(Beginning of RECORDS)

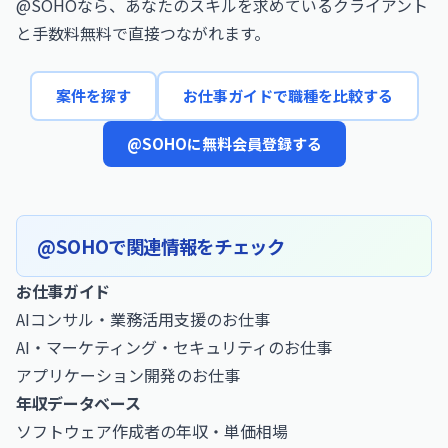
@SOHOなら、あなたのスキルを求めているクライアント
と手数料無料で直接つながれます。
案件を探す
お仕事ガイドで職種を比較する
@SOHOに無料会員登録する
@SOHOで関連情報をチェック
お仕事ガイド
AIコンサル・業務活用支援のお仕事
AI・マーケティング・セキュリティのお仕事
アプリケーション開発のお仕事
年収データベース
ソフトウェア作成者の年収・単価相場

(End of RECORDS)
(Beginning of RECORDS)

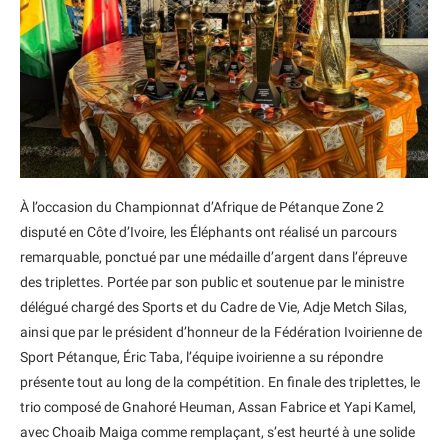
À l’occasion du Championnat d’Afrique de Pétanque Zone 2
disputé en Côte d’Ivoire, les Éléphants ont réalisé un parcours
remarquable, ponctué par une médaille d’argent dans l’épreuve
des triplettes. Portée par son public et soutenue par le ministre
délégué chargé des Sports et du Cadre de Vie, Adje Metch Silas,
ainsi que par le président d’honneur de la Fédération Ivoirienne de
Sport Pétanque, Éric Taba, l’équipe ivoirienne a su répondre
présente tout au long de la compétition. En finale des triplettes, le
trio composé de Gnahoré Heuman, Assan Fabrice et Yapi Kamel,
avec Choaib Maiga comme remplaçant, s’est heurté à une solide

(End of RECORDS)

:: TASK STATEMENT ::
From the listing, copy every line where the string "Pétanque" appears.

:: WORKED SOLUTION ::
À l’occasion du Championnat d’Afrique de Pétanque Zone 2
Sport Pétanque, Éric Taba, l’équipe ivoirienne a su répondre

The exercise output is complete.